Look through the records below for the line with "[^122]: Ibid." and the line with "Extremists in the", then return those lines and all lines between, exactly.

Source material –

------------------------------

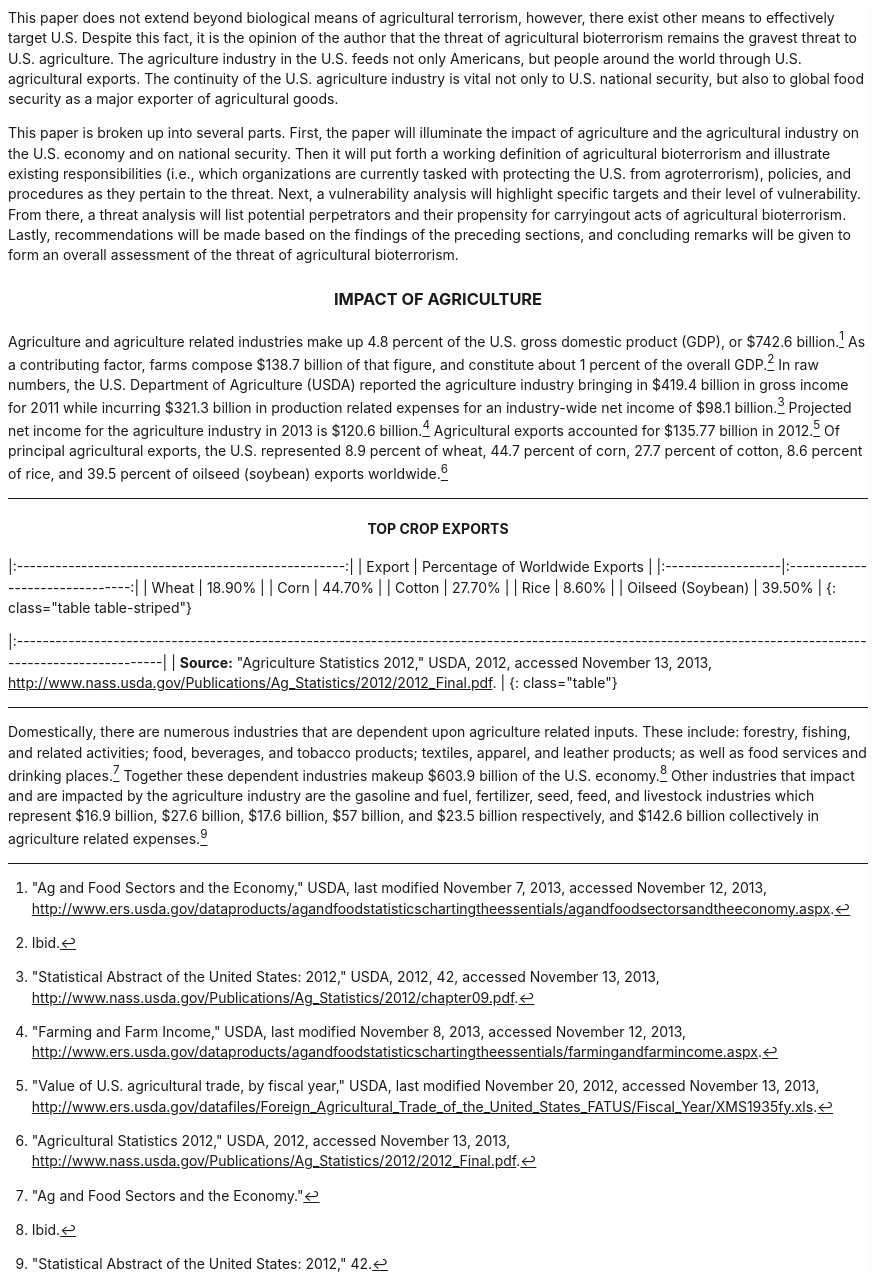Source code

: This paper does not extend beyond biological means of agricultural terrorism, however, there exist other means to effectively target U.S. Despite this fact, it is the opinion of the author that the threat of agricultural bioterrorism remains the gravest threat to U.S. agriculture. The agriculture industry in the U.S. feeds not only Americans, but people around the world through U.S. agricultural exports. The continuity of the U.S. agriculture industry is vital not only to U.S. national security, but also to global food security as a major exporter of agricultural goods.

This paper is broken up into several parts. First, the paper will illuminate the impact of agriculture and the agricultural industry on the U.S. economy and on national security. Then it will put forth a working definition of agricultural bioterrorism and illustrate existing responsibilities (i.e., which organizations are currently tasked with protecting the U.S. from agroterrorism), policies, and procedures as they pertain to the threat. Next, a vulnerability analysis will highlight specific targets and their level of vulnerability. From there, a threat analysis will list potential perpetrators and their propensity for carryingout acts of agricultural bioterrorism. Lastly, recommendations will be made based on the findings of the preceding sections, and concluding remarks will be given to form an overall assessment of the threat of agricultural bioterrorism.

### <center>IMPACT OF AGRICULTURE</center> ###

Agriculture and agriculture related industries make up 4.8 percent of the U.S. gross domestic product (GDP), or $742.6 billion.[^1] As a contributing factor, farms compose $138.7 billion of that figure, and constitute about 1 percent of the overall GDP.[^2] In raw numbers, the U.S. Department of Agriculture (USDA) reported the agriculture industry bringing in $419.4 billion in gross income for 2011 while incurring $321.3 billion in production related expenses for an industry-wide net income of $98.1 billion.[^3] Projected net income for the agriculture industry in 2013 is $120.6 billion.[^4] Agricultural exports accounted for $135.77 billion in 2012.[^5] Of principal agricultural exports, the U.S. represented 8.9 percent of wheat, 44.7 percent of corn, 27.7 percent of cotton, 8.6 percent of rice, and 39.5 percent of oilseed (soybean) exports worldwide.[^6]

<hr>

#### <strong><center>TOP CROP EXPORTS</center></strong> ####

|:---------------------------------------------------:|
| Export            | Percentage of Worldwide Exports |
|:------------------|:-------------------------------:|
| Wheat             | 18.90%                          |
| Corn              | 44.70%                          |
| Cotton            | 27.70%                          |
| Rice              | 8.60%                           |
| Oilseed (Soybean) | 39.50%                          |
{: class="table table-striped"}

|:------------------------------------------------------------------------------------------------------------------------------------------------------------|
| **Source:** "Agriculture Statistics 2012," USDA, 2012, accessed November 13, 2013, http://www.nass.usda.gov/Publications/Ag_Statistics/2012/2012_Final.pdf. |
{: class="table"}

<hr>

Domestically, there are numerous industries that are dependent upon agriculture related inputs. These include: forestry, fishing, and related activities; food, beverages, and tobacco products; textiles, apparel, and leather products; as well as food services and drinking places.[^7] Together these dependent industries makeup $603.9 billion of the U.S. economy.[^8] Other industries that impact and are impacted by the agriculture industry are the gasoline and fuel, fertilizer, seed, feed, and livestock industries which represent $16.9 billion, $27.6 billion, $17.6 billion, $57 billion, and $23.5 billion respectively, and $142.6 billion collectively in agriculture related expenses.[^9]


[^1]: "Ag and Food Sectors and the Economy," USDA, last modified November 7, 2013, accessed November 12, 2013, http://www.ers.usda.gov/dataproducts/agandfoodstatisticschartingtheessentials/agandfoodsectorsandtheeconomy.aspx.
[^2]: Ibid.
[^3]: "Statistical Abstract of the United States: 2012," USDA, 2012, 42, accessed November 13, 2013, http://www.nass.usda.gov/Publications/Ag_Statistics/2012/chapter09.pdf.
[^4]: "Farming and Farm Income," USDA, last modified November 8, 2013, accessed November 12, 2013, http://www.ers.usda.gov/dataproducts/agandfoodstatisticschartingtheessentials/farmingandfarmincome.aspx.
[^5]: "Value of U.S. agricultural trade, by fiscal year," USDA, last modified November 20, 2012, accessed November 13, 2013, http://www.ers.usda.gov/datafiles/Foreign_Agricultural_Trade_of_the_United_States_FATUS/Fiscal_Year/XMS1935fy.xls.
[^6]: "Agricultural Statistics 2012," USDA, 2012, accessed November 13, 2013, http://www.nass.usda.gov/Publications/Ag_Statistics/2012/2012_Final.pdf.
[^7]: "Ag and Food Sectors and the Economy."
[^8]: Ibid.
[^9]: "Statistical Abstract of the United States: 2012," 42.
[^10]: "2007 Census of Agriculture: Farm Labor," USDA, last modified January 30, 2012, accessed November 10, 2013, http://www.agcensus.usda.gov/Publications/2007/Online_Highlights/Fact_Sheets/Economics/farm_labor.pdf.
[^11]: Ibid.
[^12]: "Ag and Food Sectors and the Economy."
[^13]: Ibid.
[^14]: Ibid.
[^15]: Ibid.
[^16]: "Table 824. Farms—Number and Acreage: 1990 to 2010," U.S. Census Bureau, 2012, accessed November 12, 2013, http://www.census.gov/compendia/statab/2012/tables/12s0826.pdf.
[^17]: "Table 838. Farms—Number, Acreage, and Value by State: 2002 and 2007," U.S. Census Bureau, 2012, accessed November 12, 2013, http://www.census.gov/compendia/statab/2012/tables/12s0838.pdf.
[^18]: "Statistical Abstract of the United States: 2012," 9.
[^19]: "Agricultural Statistics 2012," 240, 252, 265.
[^20]: "Agricultural Statistics 2012," 11-15.
[^21]: "Agricultural Statistics 2012," 24-26.
[^22]: "Agricultural Statistics 2012," 31-32.
[^23]: "Agricultural Statistics 2012," 46-47.
[^24]: Ibid.
[^25]: "Agricultural Statistics 2012," 59-60.
[^26]: "Agricultural Statistics 2012," 79.
[^27]: "Agricultural Statistics 2012," 97.
[^28]: "Agricultural Statistics 2012," 294-340.
[^29]: Ibid.
[^30]: Ibid.
[^31]: Ibid.
[^32]: "Agricultural Statistics 2012," 302-308.
[^33]: "Bioterrorism Overview," Centers for Disease Control and Prevention, last modified February 12, 2007, accessed November 10, 2013, http://emergency.cdc.gov/bioterrorism/overview.asp.
[^34]: Jim Monke, "Agroterrorism: Threats and Preparedness," Congressional Research Service, March 12, 2007, 1, accessed November 10, 2013, http://www.fas.org/sgp/crs/terror/RL32521.pdf.
[^35]: "Agriculture," Merriam-Webster, 2013, accessed November 12, 2013, http://www.merriamwebster.com/dictionary/agriculture.
[^36]: Jeffrey M. Bale and Gary Ackerman, "Methodologies and Attributes for Assessing Terrorist Threats of WMD Terrorism," Center for Nonproliferation Studies, 2005, 6, accessed November 10, 2013, http://courses.cs.washington.edu/courses/csep590/05au/readings/Bale_Ackerman_FinalReport.pdf.
[^37]: "Agroterrorism: Threats and Preparedness," CRS-12.
[^38]: "Uniting and Strengthening America by Providing Appropriate Tools Required to Intercept and Obstruct Terrorism (USA PATRIOT ACT) Act of 2001," Public Law 107-56, 107th Congress, Government Printing Office, October 26, 2001, accessed November 13, 2013 http://www.gpo.gov/fdsys/pkg/PLAW107publ56/pdf/PLAW107publ56.pdf.
[^39]: Ibid.
[^40]: "Public Health Security and Bioterrorism Preparedness and Response Act of 2002," Public Law 107-188, 107th Congress, Government Printing Office, June 12, 2002, accessed November 13, 2013, http://www.gpo.gov/fdsys/pkg/STATUTE116/pdf/STATUTE116Pg594.pdf.
[^41]: "Biennial Review: Agricultural Bioterrorism Protection Act of 2002," U.S. Department of Agriculture, October 3, 2001, accessed November 13, 2013, http://www.gpo.gov/fdsys/pkg/FR20111003/pdf/201125520.pdf.
[^42]: "Public Health Security and Bioterrorism Preparedness and Response Act of 2002."
[^43]: Ibid.
[^44]: "Agricultural Select Agent Program," U.S. Department of Agriculture, accessed November 15, 2013, http://www.aphis.usda.gov/programs/ag_selectagent/.
[^45]: "Agricultural Select Agent Program;" and "Possession, Use, and Transfer of Select Agents and Toxins; Final Rule," Department of Health and Human Services, March 18, 2005, accessed November 20, 2013, http://oig.hhs.gov/authorities/docs/05/032905FRselectagents.pdf.
[^46]: "Homeland Security Act of 2002," Public Law 107-296, 107th Congress, Government Publishing Office, November 25, 2002, accessed November 20, 2013, http://www.gpo.gov/fdsys/pkg/PLAW107publ296/pdf/PLAW107publ296.pdf.
[^47]: "Agroterrorism: Threats and Preparedness."
[^48]: Ibid.
[^49]: "Agroterrorism: Threats and Preparedness."
[^50]: "Homeland Security Presidential Directive 7: Critical Infrastructure Identification, Prioritization, and Protection," Department of Homeland Security, December 17, 2003, accessed November 20, 2013, https://www.dhs.gov/homelandsecuritypresidentialdirective7.
[^51]: Ibid.
[^52]: "Homeland Security Presidential Directive / HSPD-9," Office of the Press Secretary, The White House, February 3, 2004, accessed November 20, 2013, http://www.fas.org/irp/offdocs/nspd/hspd-9.html.
[^53]: Ibid.
[^54]: Ibid.
[^55]: "Agroterrorism: Threats and Preparedness."
[^56]: Ibid.
[^57]: "Biodefense for the 21st Century," Office of the Press Secretary, The White House, April 28, 2004, accessed November 24, 2013, https://www.fas.org/irp/offdocs/nspd/hspd-10.html.
[^58]: Ibid.
[^59]: "National Response Plan Brochure," Department of Homeland Security, December 2004, accessed November 20, 2013, http://www.dhs.gov/xlibrary/assets/NRP_Brochure.pdf.
[^60]: "Emergency Support Function #11 – Agriculture and Natural Resources Annex," FEMA, March 22, 2008, accessed November 20, 2013, http://www.fema.gov/pdf/emergency/nrf/nrfesf11.pdf.
[^61]: "Animal Enterprise Terrorism Act," Government Printing Office, November 27, 2006, accessed November 20, 2013, http://www.gpo.gov/fdsys/pkg/PLAW109publ374/html/PLAW109publ374.htm.
[^62]: "Agroterrorism: Threats and Preparedness."
[^63]: "APHIS Strategic Plan FY 20102015," U.S. Department of Agriculture, October 31, 2011, accessed November 24, 2013, http://www.aphis.usda.gov/about_aphis/downloads/APHIS_Strategic_Plan_2015.pdf.
[^64]: "About APHIS," U.S. Department of Agriculture, accessed November 23, 2013, http://www.aphis.usda.gov/about_aphis/programs.shtml.
[^65]: Ibid.
[^66]: Ibid.
[^67]: "Biennial Review: Agricultural Bioterrorism Protection Act of 2002."
[^68]: Ibid.
[^69]: "Integrated Pest Management," U.S. Department of Agriculture, last modified March 18, 2009, accessed November 24, 2013, http://www.nifa.usda.gov/nea/pest/in_focus/ipm_if_npdn.html.
[^70]: "Animal Health," U.S. Department of Agriculture, last modified August 7, 2012, accessed November 24, 2013, http://www.aphis.usda.gov/animal_health/nahln/about_nahln.shtml.
[^71]: Ibid.
[^72]: Ibid.
[^73]: Ibid.
[^74]: "Biennial Review: Agricultural Bioterrorism Protection Act of 2002."
[^75]: "Agriculture Fact Sheet," U.S. Customs and Border Protection, August 21, 2013, accessed November 24, 2013, http://www.cbp.gov/linkhandler/cgov/trade/trade_programs/agriculture/agriculture_factsheet.ctt/agriculture_factsheet.pdf.
[^76]: Cornelia Mueller and Cheryl Berthoud, "Animal Plant Health Inspection Service and ITDS/ACE Protecting American Agriculture," U.S. Department of Agriculture, September 2008, accessed November 24, 2013, http://www.cbp.gov/linkhandler/cgov/trade/automated/modernization/trade_support_network/session_highlights/session_archives/sept08_tsn/sept08_aphis_update.ctt/sept08_aphis_update.pdf.
[^77]: "Agriculture Fact Sheet."
[^78]: "USDA’s Animal and Plant Health Inspection Service and DHS’ Customs and Border Protection: Working Together to Protect Agriculture," U.S. Department of Agriculture, January 2008, accessed November 24, 2013, http://www.aphis.usda.gov/publications/aphis_general/content/printable_version/fs_cbp_08.pdf.
[^79]: Ibid.
[^80]: "U.S. Department of Agriculture, Animal and Plant Health Inspection Service Protecting America's Agricultural Resources," U.S. Customs and Border Protection, accessed November 24, 2013, http://www.cbp.gov/xp/cgov/about/history/legacy/aqi_history.xml.
[^81]: "Plant Health," U.S. Department of Agriculture, last modified November 9, 2012, accessed November 24, 2013, http://www.aphis.usda.gov/plant_health/moa_dhs/.
[^82]: Ibid.
[^83]: Ibid.
[^84]: Ibid.
[^85]: "Science & Technology Directorate Centers of Excellence," Department of Homeland Security, accessed November 24, 2013, https://www.dhs.gov/stcentersexcellence.
[^86]: Ibid.
[^87]: "National Infrastructure Protection Plan," Department of Homeland Security, 2009, accessed November 13, 2013, http://www.dhs.gov/xlibrary/assets/NIPP_Plan.pdf.
[^88]: "National Infrastructure Protection Plan," Department of Homeland Security, accessed November 20, 2013, https://www.dhs.gov/nationalinfrastructureprotectionplan.
[^89]: "National Infrastructure Protection Plan Food and Agriculture Sector," Department of Homeland Security, accessed November 24, 2013, http://www.dhs.gov/xlibrary/assets/nppd/nppdipfoodagsnapshot508.pdf.
[^90]: Ibid.
[^91]: "Strategic Partnership Program Agroterrorism (SPPA) Initiative: Final Summary Report September 2005 – September 2008," U.S. Food and Drug Administration, last modified July 16, 2013, accessed November 20, 2013, http://www.fda.gov/Food/FoodDefense/FoodDefensePrograms/ucm170509.htm.
[^92]: "Strategic Partnership Program Agroterrorism (SPPA) Initiative First Year Status Report," Food and Drug Administration, 2006, accessed November 20, 2013, http://www.usda.gov/documents/81006%201%20yr%20report%20SPPA%20agroter5.pdf.
[^93]: Ibid.
[^94]: "Chronology of CBW Incidents Targeting Agriculture 1915-2008," CNS, last modified March, 2009, accessed November 13, 2013, http://cns.miis.edu/cbw/agchron.htm.
[^95]: Ibid.
[^96]: "Chronology of Chemical & Biological Incidents Targeting the Food Industry 1946-2006," CNS, last modified February, 2009, accessed November 13, 2013, http://cns.miis.edu/cbw/foodchron.htm.
[^97]: "Chronology of CBW Incidents Targeting Agriculture 1915-2008."
[^98]: Ibid.
[^99]: Ibid.
[^100]: Ibid.
[^101]: Ibid.
[^102]: Ibid.
[^103]: Ibid.
[^104]: Ibid.
[^105]: Ibid.
[^106]: Ibid.
[^107]: Ibid.
[^108]: Ibid.
[^109]: Ibid.
[^110]: Ibid.
[^111]: Ibid.
[^112]: Ibid.
[^113]: Ibid.
[^114]: Ibid.
[^115]: "Agricultural Biowarfare: State Programs to Develop Offensive Capabilities," CNS, last modified March 6, 2009, accessed November 14, 2013, http://cns.miis.edu/cbw/agprogs.htm.
[^116]: Ibid.
[^117]: Ibid.
[^118]: Ralph Dean et al., "The Top 10 fungal pathogens in molecular plant pathology," Molecular Plant Pathology, Volume 13, Issue 4 (2012): 414-430, accessed November 16, 2013, http://dx.doi.org/10.1111/j.13643703.2011.00783.x.
[^119]: John Mansfield et al., "Top 10 plant pathogenic bacteria in molecular plant pathology," Molecular Plant Pathology, Volume 13, Issue 6 (2012): 614-629, accessed November 16, 2013, http://dx.doi.org/10.1111/j.13643703.2012.00804.x.
[^120]: Karen-Beth G. Scholthof et al., "Top 10 plant viruses in molecular plant pathology," Molecular Plant Pathology, Volume 12, Issue 9 (2011): 938-954, accessed November 16, 2013, http://dx.doi.org/10.1111/j.13643703.2011.00752.x.
[^121]: "Agriculture Select Agent," U.S. Department of Agriculture, accessed November 29, 2013, http://www.aphis.usda.gov/programs/ag_selectagent/index.shtml.
[^122]: Ibid.
[^123]: "Agricultural Statistics 2012."
[^124]: Ibid.
[^125]: Ibid.
[^126]: Armin Elbers and Rickard Knutsson, "Agroterrorism Targeting Livestock: A Review with a Focus on Early Detection Systems," Biosecurity and Bioterrorism: Biodefense Strategy, Practice, and Science, Volume 11, Supplement 1 (2013): S25, accessed November 1, 2013, http://online.liebertpub.com/doi/pdf/10.1089/bsp.2012.0068.
[^127]: Ibid.
[^128]: Ibid.
[^129]: Ibid.
[^130]: Ibid.
[^131]: Zygmunt F. Dembek and Edwin L. Anderson, “Chapter 2: Food, Waterborne, and Agricultural Diseases,” Medical Aspects of Biological Warfare, Office of The Surgeon General US Army Medical Department Center and School, 2007, accessed October 18, 2013, https://ke.army.mil/bordeninstitute/published_volumes/biological_warfare/BWch02.pdf.
[^132]: Ibid.
[^133]: Ibid.
[^134]: Ibid.
[^135]: "Methodologies and Attributes for Assessing Terrorist Threats of WMD Terrorism."
[^136]: Ibid.
[^137]: Ibid.
[^138]: Ibid.
[^139]: Karl A. Seger, "Left-Wing Extremism: The Current Threat," Center for Human Reliability Studies, April 2001, accessed December 1, 2013, http://www.osti.gov/scitech/servlets/purl/780410.
[^140]: Ibid.
[^141]: Ibid.
[^142]: "Methodologies and Attributes for Assessing Terrorist Threats of WMD Terrorism."
[^143]: Jonathan Masters, "Militant Extremists in the United States," Council on Foreign Relations, last modified February 7, 2011, accessed December 1, 2013, http://www.cfr.org/terroristorganizationsandnetworks/militantextremistsunitedstates/p9236.
[^144]: "Methodologies and Attributes for Assessing Terrorist Threats of WMD Terrorism."
[^145]: Mark Potok, "The Year in Hate and Extremism," Southern Poverty Law Center, Intelligence Report, Issue 149 (2013), accessed December 1, 2013, http://www.splcenter.org/home/2013/spring/theyearinhateandextremism.
[^146]: Ibid.
[^147]: "Rightwing Extremism: Current Economic and Political Climate Fueling Resurgence in Radicalization and Recruitment," Department of Homeland Security, Office of Intelligence and Analysis, April 7, 2009, accessed September 28, 2013, http://www.fas.org/irp/eprint/rightwing.pdf.
[^148]: "Methodologies and Attributes for Assessing Terrorist Threats of WMD Terrorism."
[^149]: Ibid.
[^150]: Ibid.
[^151]: "Methodologies and Attributes for Assessing Terrorist Threats of WMD Terrorism."
[^152]: Ibid.
[^153]: Dale L. Watson, "Testimony Before the Senate Select Committee on Intelligence," Federal Bureau of Investigation, February 6, 2002, accessed December 1, 2013, http://www.fbi.gov/news/testimony/theterroristthreatconfrontingtheunitedstates.
[^154]: "Al-Qaeda leader calls to bleed US economy," CNBC, September 13, 2013, accessed December 1, 2013, http://www.cnbc.com/id/101032490.
[^155]: Gordon Corera, "Al-Qaeda chief Zawahiri urges 'lonewolf' attacks on US," BBC, September 13, 2013, accessed December 1, 2013, http://www.bbc.co.uk/news/worldmiddleeast24083314.
[^156]: "Testimony Before the Senate Select Committee on Intelligence."
[^157]: “Joint Agency Task Force – Implementation Action Plans,” U.S. Customs and Border Protection, August 4, 2011, accessed November 24, 2013, http://www.cbp.gov/linkhandler/cgov/border_security/port_activities/agro_inspection/jatf_implementation.ctt/jatf_implementation.doc.
[^158]: Ibid.
[^159]: Ibid
[^160]: Ibid.
[^161]: Ibid.
[^162]: Ibid.
[^163]: Ibid.
[^164]: Ibid.
[^165]: Ibid.
[^166]: Ibid.
[^167]: Ibid.
[^168]: Ibid.
[^169]: Ibid.
[^170]: Ibid.
[^171]: Ibid.
[^172]: Ibid.
[^173]: Ibid.
[^174]: Ibid.
[^175]: Ibid.
[^176]: Ibid.
[^177]: Ibid.
[^178]: Ibid.
[^179]: Ibid.
[^180]: Ibid.
[^181]: Ibid.
[^182]: Ibid.
[^183]: Ibid.
[^184]: Ibid.
[^185]: Ibid.
[^186]: Ibid.
[^187]: Ibid.
[^188]: "Ag and Food Sectors and the Economy," USDA, last modified November 7, 2013, accessed November 12, 2013, http://www.ers.usda.gov/dataproducts/agandfoodstatisticschartingtheessentials/agandfoodsectorsandtheeconomy.aspx.
[^189]: "Statistical Abstract of the United States: 2012."
[^190]: "Farming and Farm Income."
[^191]: "Value of U.S. agricultural trade, by fiscal year."
[^192]: "Agricultural Statistics 2012."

------------------------------

Answer below –
[^122]: Ibid.
[^123]: "Agricultural Statistics 2012."
[^124]: Ibid.
[^125]: Ibid.
[^126]: Armin Elbers and Rickard Knutsson, "Agroterrorism Targeting Livestock: A Review with a Focus on Early Detection Systems," Biosecurity and Bioterrorism: Biodefense Strategy, Practice, and Science, Volume 11, Supplement 1 (2013): S25, accessed November 1, 2013, http://online.liebertpub.com/doi/pdf/10.1089/bsp.2012.0068.
[^127]: Ibid.
[^128]: Ibid.
[^129]: Ibid.
[^130]: Ibid.
[^131]: Zygmunt F. Dembek and Edwin L. Anderson, “Chapter 2: Food, Waterborne, and Agricultural Diseases,” Medical Aspects of Biological Warfare, Office of The Surgeon General US Army Medical Department Center and School, 2007, accessed October 18, 2013, https://ke.army.mil/bordeninstitute/published_volumes/biological_warfare/BWch02.pdf.
[^132]: Ibid.
[^133]: Ibid.
[^134]: Ibid.
[^135]: "Methodologies and Attributes for Assessing Terrorist Threats of WMD Terrorism."
[^136]: Ibid.
[^137]: Ibid.
[^138]: Ibid.
[^139]: Karl A. Seger, "Left-Wing Extremism: The Current Threat," Center for Human Reliability Studies, April 2001, accessed December 1, 2013, http://www.osti.gov/scitech/servlets/purl/780410.
[^140]: Ibid.
[^141]: Ibid.
[^142]: "Methodologies and Attributes for Assessing Terrorist Threats of WMD Terrorism."
[^143]: Jonathan Masters, "Militant Extremists in the United States," Council on Foreign Relations, last modified February 7, 2011, accessed December 1, 2013, http://www.cfr.org/terroristorganizationsandnetworks/militantextremistsunitedstates/p9236.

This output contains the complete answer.